Firstname was disappointed at the lack
of discussion his name change had inspired. No one seemed to care.
They were indifferent. People are indifferent to everything. The
Universe is indifferent. Schlemp didn't even respond to Firstname's
constant tweeting. 'Is this what it is to be a person?'
One night in the depot, Firstname
dropped a box and it opened. A seashell fell out. Firstname asked his
boss about it. Firstname's boss told him that the seashells were
ornamental. 'People put them on their mantelpieces and use them as
paperweights and all that shit', said Firstname's boss. Firstname's
boss told him that he could take home a defective seashell if he
liked. There was a bucket of chipped seashells under the
stairwell. Firstname took two. He took them home and attached them to
an adjustable metal arch and wore them like headphones. He used them
instead of an MP3. He walked around hearing the sea all the time. He
preferred it to music. It was less contrived. No one commented on the
seashell headphones but this didn't surprise Firstname. By now, he
was used to people not noticing things. They were preoccupied. They
had work to do. They had bills to pay. They were sleepy. Firstname
was sleepy too but the sound of the sea let him dream. He doubted
anyone he worked with dreamed. The closest thing they had to dreams
were modest ambitions, like the hope for a raise or something. Firstname didn't
judge them harshly for this. They didn't judge him and he wouldn't
judge them. That seemed fair. They were all just doing their own
thing, which was the same thing. Firstname was doing it too but at
least he was wondering what exactly it was they were all doing while
he did it.
'If you wonder don't expect anyone else
to care that you wonder', said Dieter Schlemp in a recent lecture
that Firstname discovered on Youtube. 'If you force people to wonder
they will resent it. They will resent you and they will resent wonder
itself as a distraction. If we must wonder we must wonder in private.

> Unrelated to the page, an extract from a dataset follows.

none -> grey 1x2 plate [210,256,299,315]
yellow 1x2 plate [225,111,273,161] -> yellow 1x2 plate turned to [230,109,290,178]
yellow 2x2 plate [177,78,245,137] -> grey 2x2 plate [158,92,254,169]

Wondering is a secret pastime for the few and we should remain aware
that it is no more than that. There is no honour in wondering, in
fact there is probably dishonour. Wondering does not make you better
than anyone else. Wondering is ultimately unimportant. There is
little to be gained from it in practical terms. To most, wondering is
an irrelevance and they are right.
Wondering is extraneous. Wondering is about
as important as the whirring sound a clockwork toy makes as it walks
from one end of the room to the other before winding down and
stopping completely.'
Firstname was shocked to hear this. He
held Schlemp in such high regard. He considered him an existential
paradigm buster. 'Existential Paradigm Buster', that's what the blurb
said on the back of Schlemp's book Derrida Does the Dishes:
Domesticity Deconstructed, published by Anosognosic Books, 2011. Now
it was revealed that Schlemp didn't agree with this accolade. The man
himself considered himself to be a lesser man, whatever a 'man' was.
Schlemp had wondered about wondering until he had arrived at the
conclusion that it was a waste of time to wonder. Schlemp looked
exhausted these days and he seemed intent on alienating his acolytes.

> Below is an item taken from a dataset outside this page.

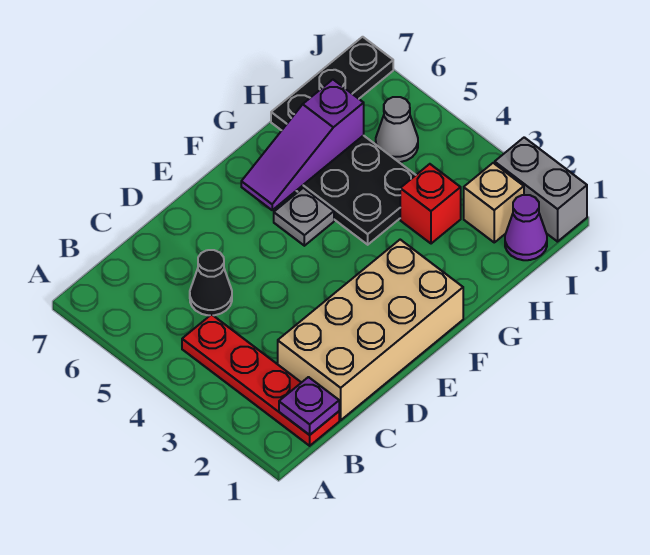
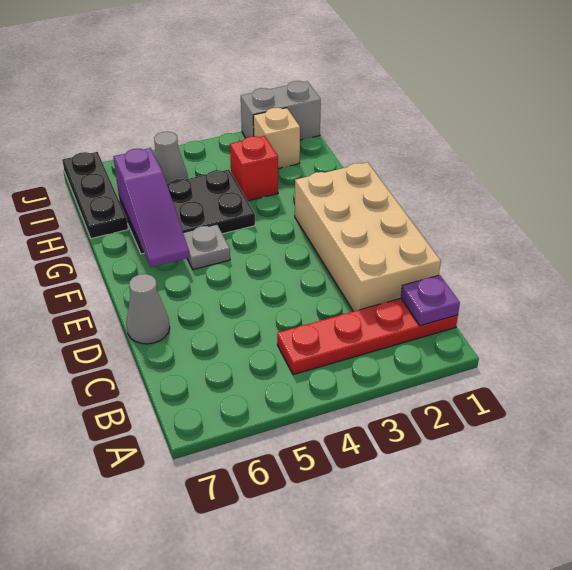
black 1x1 cone [190,250,232,315] -> none
none -> grey 1x1 cone [126,274,170,344]
purple 1x1 cone [505,195,547,260] -> none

'I do it for the money', he said at the conclusion of his lecture
before leaving the stage to a confused and hesitant cricket match
applause. Firstname suddenly felt a fool for changing his name. He
decided that he would change it back to Justin. He wouldn't even have
to ask anyone at work to call him by his original name again because
they had never stopped.
Firstname collected up all the books he
had by Schlemp and left them in a plastic sack outside a charity
shop. He felt betrayed. He felt he had been abandoned by the leader
of his expedition as he was halfway across an antarctic plain. 'What
a prick', Firstname often thought as he eschewed the ways of a
wonderer and resumed earning and simply living and hopefully having a
bit of a laugh at weekends. He kept the seashell headphones though.

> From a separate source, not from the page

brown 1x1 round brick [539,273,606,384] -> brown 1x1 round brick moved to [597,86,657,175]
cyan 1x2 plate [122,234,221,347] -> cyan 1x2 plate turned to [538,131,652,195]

He couldn't bring himself to part with them. He decided not to wonder
why this was, just as the people who sent away for seashells to place
on their mantelpieces and use as paperweights didn't wonder why they
did what they did. For the briefest moment, Firstname found himself
wondering why they did what they did but then
he reminded himself to stop wondering and he did stop wondering and he no longer wondered
as he listened to the sound of the sea.